I'm wondering whether to take a break from testing and stick to daily practice in short bursts. Also doing tests together?
Any advice please.

 Post subject:
PostPosted: Tue Jun 10, 2008 2:22 pm 

Joined: Fri Sep 15, 2006 1:46 pm
Posts: 374
Location: Bucks
Boys - bribery.....

What about photocopying a test and asking one of the other siblings to sit next to him so they do the same test together, sibling is allowed to help him say three times (if they can still do it!!) and see if not having parents around lessens the pain.

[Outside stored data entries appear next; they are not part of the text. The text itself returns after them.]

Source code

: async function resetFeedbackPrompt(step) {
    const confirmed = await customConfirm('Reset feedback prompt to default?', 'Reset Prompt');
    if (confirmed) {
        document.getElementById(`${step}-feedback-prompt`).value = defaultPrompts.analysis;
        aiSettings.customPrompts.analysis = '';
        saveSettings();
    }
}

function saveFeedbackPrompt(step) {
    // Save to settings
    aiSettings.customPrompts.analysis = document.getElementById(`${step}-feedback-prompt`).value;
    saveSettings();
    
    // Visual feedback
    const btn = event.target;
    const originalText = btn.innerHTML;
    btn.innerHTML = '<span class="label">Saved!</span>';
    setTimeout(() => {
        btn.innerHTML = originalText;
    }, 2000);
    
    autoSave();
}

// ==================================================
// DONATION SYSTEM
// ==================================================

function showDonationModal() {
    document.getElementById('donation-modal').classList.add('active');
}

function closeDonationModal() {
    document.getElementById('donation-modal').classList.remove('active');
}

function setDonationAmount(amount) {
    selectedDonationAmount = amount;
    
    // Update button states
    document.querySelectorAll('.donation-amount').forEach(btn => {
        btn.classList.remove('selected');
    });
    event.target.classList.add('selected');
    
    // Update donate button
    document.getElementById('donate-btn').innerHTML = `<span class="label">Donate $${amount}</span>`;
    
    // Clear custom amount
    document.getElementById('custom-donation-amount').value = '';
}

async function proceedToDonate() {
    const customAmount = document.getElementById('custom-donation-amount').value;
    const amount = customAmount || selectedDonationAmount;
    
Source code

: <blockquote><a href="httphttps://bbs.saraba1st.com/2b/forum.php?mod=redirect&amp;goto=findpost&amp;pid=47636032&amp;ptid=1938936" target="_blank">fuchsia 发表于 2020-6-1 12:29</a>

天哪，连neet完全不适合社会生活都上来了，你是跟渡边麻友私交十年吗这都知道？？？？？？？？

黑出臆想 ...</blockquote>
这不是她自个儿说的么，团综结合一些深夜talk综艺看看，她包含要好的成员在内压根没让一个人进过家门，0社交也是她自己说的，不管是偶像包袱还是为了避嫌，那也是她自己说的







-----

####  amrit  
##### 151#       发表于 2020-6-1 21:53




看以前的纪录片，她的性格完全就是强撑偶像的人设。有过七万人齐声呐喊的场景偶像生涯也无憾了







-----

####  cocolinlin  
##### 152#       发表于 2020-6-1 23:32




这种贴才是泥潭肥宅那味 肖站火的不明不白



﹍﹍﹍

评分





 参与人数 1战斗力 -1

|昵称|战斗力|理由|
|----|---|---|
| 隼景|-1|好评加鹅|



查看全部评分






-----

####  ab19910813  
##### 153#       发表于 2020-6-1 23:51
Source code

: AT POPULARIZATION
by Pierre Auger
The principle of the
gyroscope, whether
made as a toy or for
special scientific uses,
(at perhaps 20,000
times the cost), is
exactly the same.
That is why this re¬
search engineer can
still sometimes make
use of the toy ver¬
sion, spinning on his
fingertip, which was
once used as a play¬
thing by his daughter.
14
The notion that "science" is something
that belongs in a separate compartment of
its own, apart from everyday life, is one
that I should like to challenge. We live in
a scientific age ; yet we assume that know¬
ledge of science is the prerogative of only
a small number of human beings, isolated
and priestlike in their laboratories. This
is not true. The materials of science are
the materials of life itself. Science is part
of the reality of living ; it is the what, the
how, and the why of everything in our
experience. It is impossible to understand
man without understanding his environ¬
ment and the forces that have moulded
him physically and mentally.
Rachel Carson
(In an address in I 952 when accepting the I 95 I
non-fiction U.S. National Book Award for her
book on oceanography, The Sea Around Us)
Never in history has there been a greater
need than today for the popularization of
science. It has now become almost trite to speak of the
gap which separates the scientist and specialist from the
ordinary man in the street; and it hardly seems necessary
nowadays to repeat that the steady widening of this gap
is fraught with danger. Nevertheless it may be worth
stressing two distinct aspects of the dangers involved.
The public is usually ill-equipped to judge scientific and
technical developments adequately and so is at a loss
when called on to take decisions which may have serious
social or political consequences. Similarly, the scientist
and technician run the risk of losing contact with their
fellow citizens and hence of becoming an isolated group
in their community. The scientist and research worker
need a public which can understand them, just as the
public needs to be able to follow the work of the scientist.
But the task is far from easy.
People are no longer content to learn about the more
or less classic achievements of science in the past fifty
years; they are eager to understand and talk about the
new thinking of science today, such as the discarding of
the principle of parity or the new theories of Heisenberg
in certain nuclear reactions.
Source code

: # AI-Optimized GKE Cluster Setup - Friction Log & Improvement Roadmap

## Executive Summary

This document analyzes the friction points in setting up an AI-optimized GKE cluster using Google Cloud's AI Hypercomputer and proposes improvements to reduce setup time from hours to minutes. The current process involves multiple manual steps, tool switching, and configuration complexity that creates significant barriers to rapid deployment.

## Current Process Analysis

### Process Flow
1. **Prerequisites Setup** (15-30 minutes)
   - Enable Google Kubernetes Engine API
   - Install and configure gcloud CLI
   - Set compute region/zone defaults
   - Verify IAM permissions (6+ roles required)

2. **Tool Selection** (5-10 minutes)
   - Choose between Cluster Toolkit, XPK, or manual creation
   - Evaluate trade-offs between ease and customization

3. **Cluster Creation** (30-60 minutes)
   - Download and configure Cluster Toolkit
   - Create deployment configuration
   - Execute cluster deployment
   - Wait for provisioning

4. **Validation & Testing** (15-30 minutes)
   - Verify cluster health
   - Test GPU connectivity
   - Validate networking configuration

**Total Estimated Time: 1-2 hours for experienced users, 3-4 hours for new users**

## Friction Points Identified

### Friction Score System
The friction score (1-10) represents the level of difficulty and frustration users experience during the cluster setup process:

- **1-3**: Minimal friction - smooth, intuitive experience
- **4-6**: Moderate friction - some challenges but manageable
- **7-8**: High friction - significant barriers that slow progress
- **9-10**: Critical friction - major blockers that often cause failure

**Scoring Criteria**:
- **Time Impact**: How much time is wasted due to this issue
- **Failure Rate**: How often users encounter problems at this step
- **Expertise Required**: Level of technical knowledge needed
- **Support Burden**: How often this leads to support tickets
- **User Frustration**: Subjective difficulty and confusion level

The current 11+ boy needs sweets/money/footie cards what ever for every question he gets right and extra again if the sibling gets it wrong and he gets it right and the sibling on the quiet gets some big award for being such a good sport and helping you out. Perhaps, if you can afford it :roll: make it a weekly session until in September the current 11+'er is top dog???

Good luck

 Post subject:
PostPosted: Tue Jun 10, 2008 6:17 pm 

Joined: Tue Mar 04, 2008 2:28 pm
Posts: 2772
Just an idea -
would it help if you gave him a 'mixed bag' of questions - i.e. individual questions of each type and see if he can spot the question type / possible question types/ what he needs to do from the format of the question?
Maybe put them on flash cards & play a game e.g. how many can he spot in one minute?
Normally telling children to read the instructions carefully but guess you need him to be a bit less particular if he's going to get through in the time.
Is he really worried about making mistakes?
Maybe you could let him do it his way but timed so he doesn't get to finish then get him to do another one 'in a rush' & demonstrate its better to finish & get some wrong than not do lots.
With my son there were particular types that slowed him down so he learnt to do the 'quick ones' first which made him feel ahead of time & less stressed before tackling the 'slow' ones. (Obvious other advantage that if he didn't finish he wouldn't have left a set of questions he could have done quickly!)
Hope some of this makes sense :)
Do hope you find the way that works for your son. This time last year I was really stressed & then over the summer holiday it just 'clicked' & we finally made some progress.

 Post subject:
PostPosted: Tue Jun 10, 2008 6:38 pm 

Joined: Mon Feb 12, 2007 1:21 pm
Posts: 13994
What about trying the on-line 'trial' CDs?

Also we found the 10 a day IPS quite good as they as random types - the motication of only a few minutes practice was also a bonus!